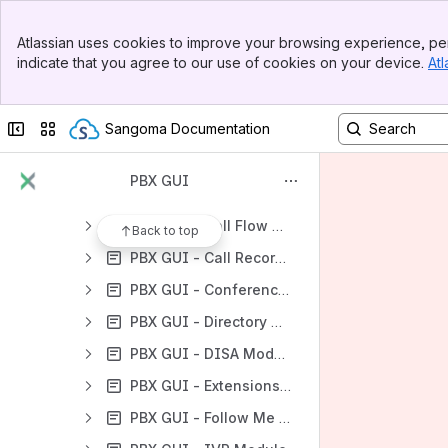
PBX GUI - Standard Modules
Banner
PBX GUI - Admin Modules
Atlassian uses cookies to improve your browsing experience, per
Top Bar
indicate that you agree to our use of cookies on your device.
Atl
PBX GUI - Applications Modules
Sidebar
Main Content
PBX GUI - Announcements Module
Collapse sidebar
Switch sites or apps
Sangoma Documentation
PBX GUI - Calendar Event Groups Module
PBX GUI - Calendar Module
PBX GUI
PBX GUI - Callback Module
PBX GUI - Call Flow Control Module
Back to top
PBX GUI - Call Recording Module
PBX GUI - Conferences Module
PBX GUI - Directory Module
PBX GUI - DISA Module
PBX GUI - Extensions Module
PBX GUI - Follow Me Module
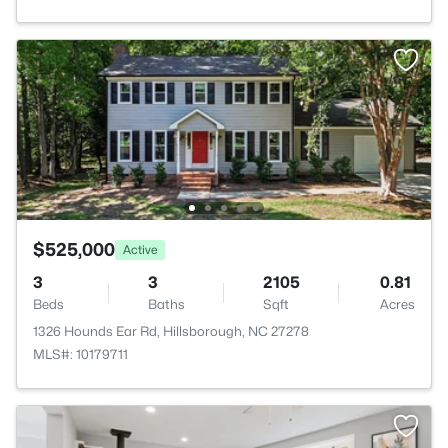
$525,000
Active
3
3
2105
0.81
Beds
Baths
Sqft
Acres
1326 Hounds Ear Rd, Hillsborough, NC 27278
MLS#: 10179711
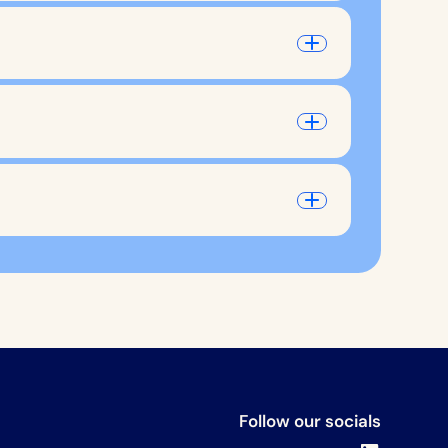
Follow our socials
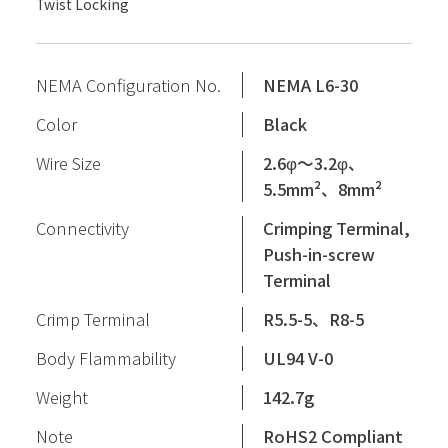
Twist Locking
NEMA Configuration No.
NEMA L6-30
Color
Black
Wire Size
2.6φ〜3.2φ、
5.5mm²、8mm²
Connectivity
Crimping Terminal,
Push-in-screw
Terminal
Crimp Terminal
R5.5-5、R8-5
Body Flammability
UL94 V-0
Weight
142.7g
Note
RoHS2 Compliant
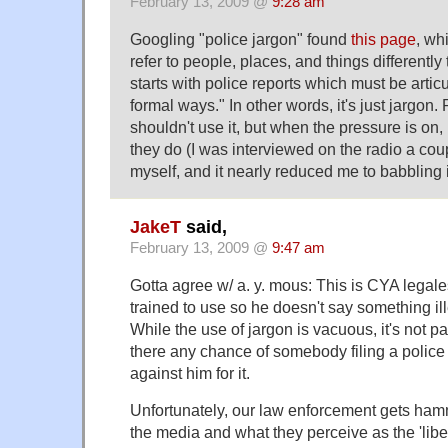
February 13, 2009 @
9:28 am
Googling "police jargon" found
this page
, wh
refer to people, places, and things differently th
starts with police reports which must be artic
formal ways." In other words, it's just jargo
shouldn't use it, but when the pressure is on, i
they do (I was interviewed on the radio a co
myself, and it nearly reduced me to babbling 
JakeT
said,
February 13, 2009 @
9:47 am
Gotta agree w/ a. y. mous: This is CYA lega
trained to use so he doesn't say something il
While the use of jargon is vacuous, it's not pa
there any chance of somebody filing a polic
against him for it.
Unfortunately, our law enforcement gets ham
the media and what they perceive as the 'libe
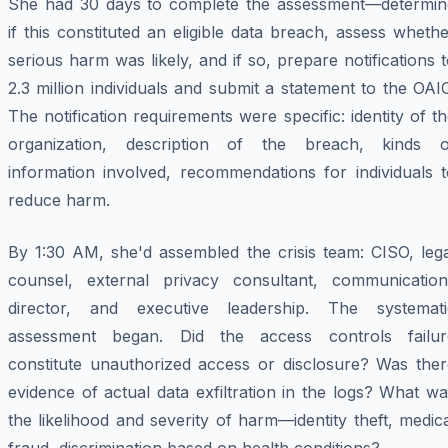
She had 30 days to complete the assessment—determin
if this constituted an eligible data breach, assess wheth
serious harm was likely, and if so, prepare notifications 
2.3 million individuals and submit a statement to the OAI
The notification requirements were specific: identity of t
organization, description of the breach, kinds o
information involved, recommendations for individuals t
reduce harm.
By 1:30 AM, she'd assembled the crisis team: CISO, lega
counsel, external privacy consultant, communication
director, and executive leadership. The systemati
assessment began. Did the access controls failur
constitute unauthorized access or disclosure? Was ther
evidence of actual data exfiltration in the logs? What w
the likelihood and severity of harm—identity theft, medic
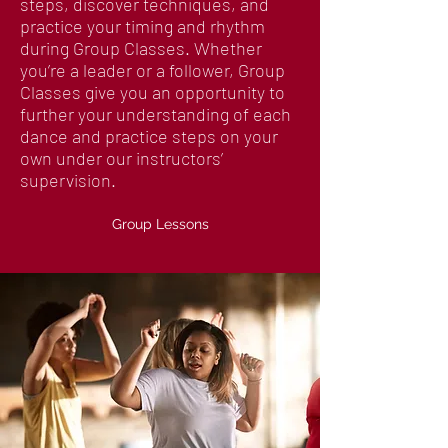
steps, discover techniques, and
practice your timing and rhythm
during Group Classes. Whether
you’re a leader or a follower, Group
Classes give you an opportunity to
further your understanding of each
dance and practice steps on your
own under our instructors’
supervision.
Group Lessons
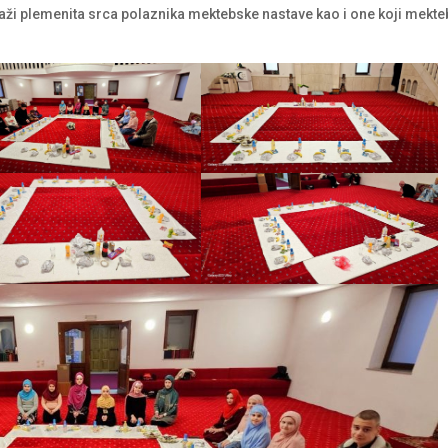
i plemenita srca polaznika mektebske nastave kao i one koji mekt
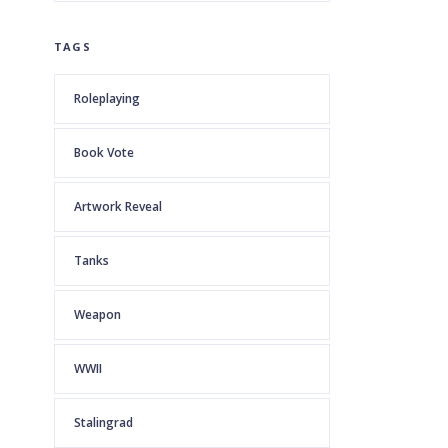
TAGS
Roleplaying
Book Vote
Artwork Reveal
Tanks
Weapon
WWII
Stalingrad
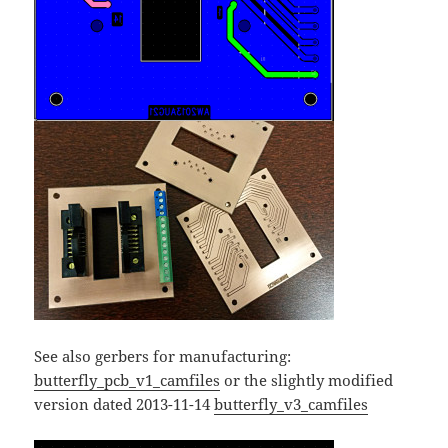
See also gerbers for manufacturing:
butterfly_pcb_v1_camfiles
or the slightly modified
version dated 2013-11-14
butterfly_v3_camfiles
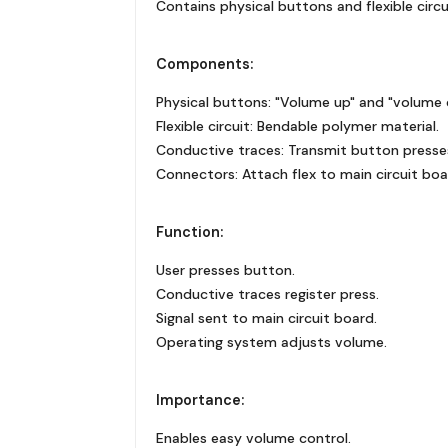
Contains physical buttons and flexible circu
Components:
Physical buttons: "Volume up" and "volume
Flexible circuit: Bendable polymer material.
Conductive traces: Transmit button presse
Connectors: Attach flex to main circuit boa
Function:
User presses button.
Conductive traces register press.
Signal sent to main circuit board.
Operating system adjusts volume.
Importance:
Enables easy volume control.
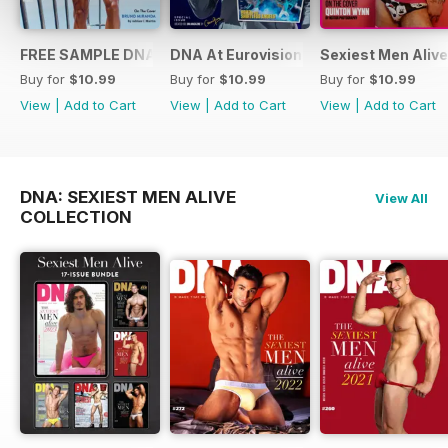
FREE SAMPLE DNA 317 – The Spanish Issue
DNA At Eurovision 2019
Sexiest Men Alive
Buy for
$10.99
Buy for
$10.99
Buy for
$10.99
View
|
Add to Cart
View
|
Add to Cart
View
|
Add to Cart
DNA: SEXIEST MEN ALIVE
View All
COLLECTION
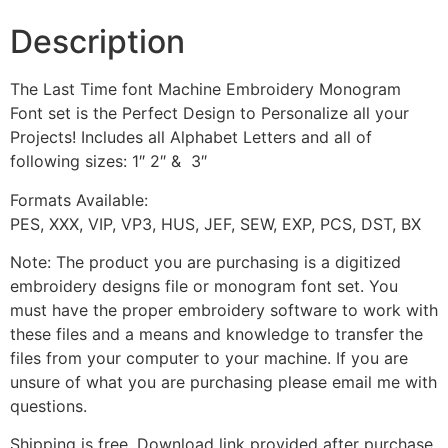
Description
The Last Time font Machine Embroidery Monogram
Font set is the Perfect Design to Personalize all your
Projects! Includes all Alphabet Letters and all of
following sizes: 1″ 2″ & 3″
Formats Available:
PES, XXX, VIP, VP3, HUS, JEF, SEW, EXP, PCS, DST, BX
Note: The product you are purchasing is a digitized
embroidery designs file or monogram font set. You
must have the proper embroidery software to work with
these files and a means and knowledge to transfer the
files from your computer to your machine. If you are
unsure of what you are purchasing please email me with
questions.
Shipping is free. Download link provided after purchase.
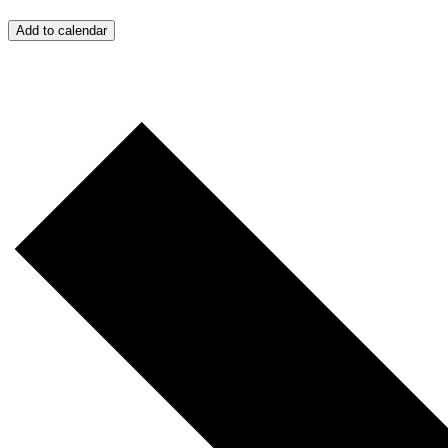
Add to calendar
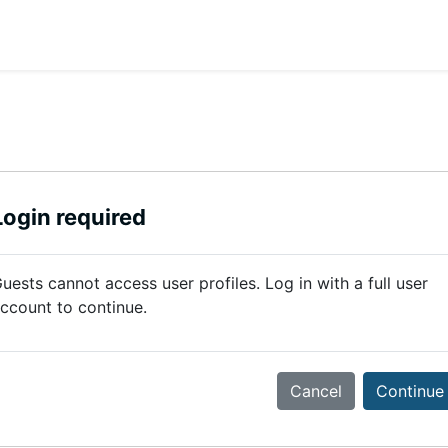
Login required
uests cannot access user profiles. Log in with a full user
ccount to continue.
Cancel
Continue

┄┄┄┄┄┄┄┄┄┄

_TASK INSTRUCTIONS_
Output as a Markdown table with columns Row and Text the lines from the start of the items through the line containing "PBX GUI - Extensions Module", including that line. Number each line in Row, skip blank lines, and leave out the pictures.

_ANSWER_
| Row | Text |
|---|---|
| 1 | PBX GUI - Standard Modules |
| 2 | Banner |
| 3 | PBX GUI - Admin Modules |
| 4 | Atlassian uses cookies to improve your browsing experience, per |
| 5 | Top Bar |
| 6 | indicate that you agree to our use of cookies on your device. |
| 7 | Atl |
| 8 | PBX GUI - Applications Modules |
| 9 | Sidebar |
| 10 | Main Content |
| 11 | PBX GUI - Announcements Module |
| 12 | Collapse sidebar |
| 13 | Switch sites or apps |
| 14 | Sangoma Documentation |
| 15 | PBX GUI - Calendar Event Groups Module |
| 16 | PBX GUI - Calendar Module |
| 17 | PBX GUI |
| 18 | PBX GUI - Callback Module |
| 19 | PBX GUI - Call Flow Control Module |
| 20 | Back to top |
| 21 | PBX GUI - Call Recording Module |
| 22 | PBX GUI - Conferences Module |
| 23 | PBX GUI - Directory Module |
| 24 | PBX GUI - DISA Module |
| 25 | PBX GUI - Extensions Module |